その時、ダカールのレジェンド、増岡浩総監督が強調していたのが新型ラダーフレームの性能だ。曲げ剛性で40%、ねじり剛性で60%の強化。サスペンションストロークも増え、先代モデルでは減速しなければならなかった段差も一足飛びに通過できるようになったという。
確かに、コース脇で見る新型トライトンは先代モデルより「暴れ」が少なくどっしりと走り、ガタイも大きく押し出しも強くなったこともあり、その風圧と迫力はライバルのハイラックスをも凌ぐようになっていた。
実際乗ってみると剛性感の高さがハンパじゃない。極悪路を走ってもミシリともキシリとも言わない。そしてディーゼルエンジンや駆動系の振動もほとんど感じられなかった。
四輪の接地限界は高く、路面の凹凸をしなやかにいなしながら、ミューの低い路面にトラクションをしっかりかけ続けることができる。極悪路の走破性はパジェロの最終モデルを超えていると断言できる性能だ。
駆動モードは4つ。パジェロ譲りの「スーパーセレクト4WD-II」を搭載し、燃費に優れる2WDはもちろん、オンロードで使えるフルタイム4WD、悪路で活躍する直結4WDのほか極悪路で頼りになるローレンジの直結4WDを選択できる。
また、センターコンソールのダイヤルを回すことでスノーやロックといった7つのドライブモードが選べるようになっていた。
試乗時は足の浮くモーグル地形でマッドモードを選んでみたが、トラクションコントロールの効きが素晴らしく、ノーマルモードでは難しかったところも何事もなかったかのように前進した。路面も掘り返さないので、自然にも優しい走りだ。
■操縦性、安定性、乗り心地のよさはまるで街乗りSUV!?
オンロードでは「4H」、フルタイム4WDモードで試乗した。出足はいい。ひと昔前のピックアップの、もっさりしてすぐ頭打ちするストレスフルなディーゼルのイメージは皆無。ライバルのハイラックスより鋭い印象だ。
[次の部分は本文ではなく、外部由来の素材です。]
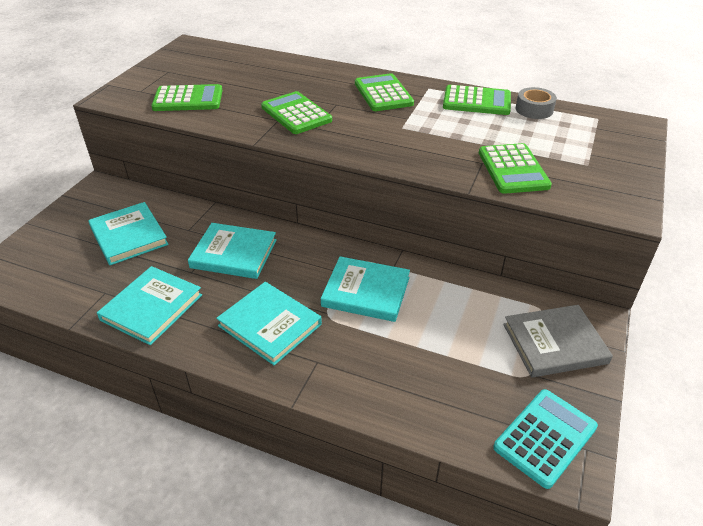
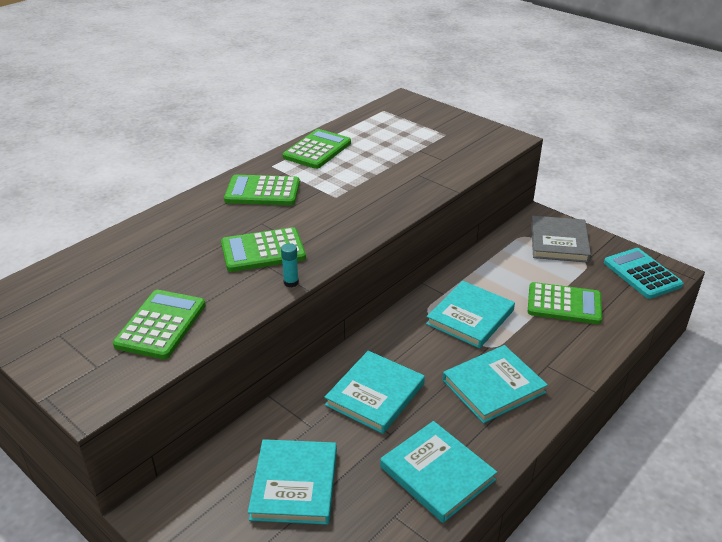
camera: 70 degrees left, 5 degrees down
(129, 236) = (294, 484): turquoise book -> turquoise book turned 75 degrees counterclockwise
(259, 135) = (291, 282): none -> turquoise glue stick
(513, 169) = (436, 164): green calculator -> green calculator (564, 304)
(534, 109) = (351, 130): grey tape -> none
6ATはシフトショックも気にならない。パドルシフトはないのでワインディングを攻めたければセンターコンソールのシフトレバーを左に倒して前後させる必要があるが、走りのよさは本物だ。
フロントのダブルウィッシュボーンサスの味付けはもちろん、板バネのリアサスがカッチリと、そしてしなやかに追従してくれるおかげでトラック感はまったくない。操縦性、安定性、乗り心地のよさも相まって、よく出来たSUVを操っているかのよう。このクルマこそ「パジェロ」と呼びたくなる。
全長が5.35mなので駐車する時は気を使うが、Uターンの半径は意外に短い。これは乗ってて楽しいピックアップだ。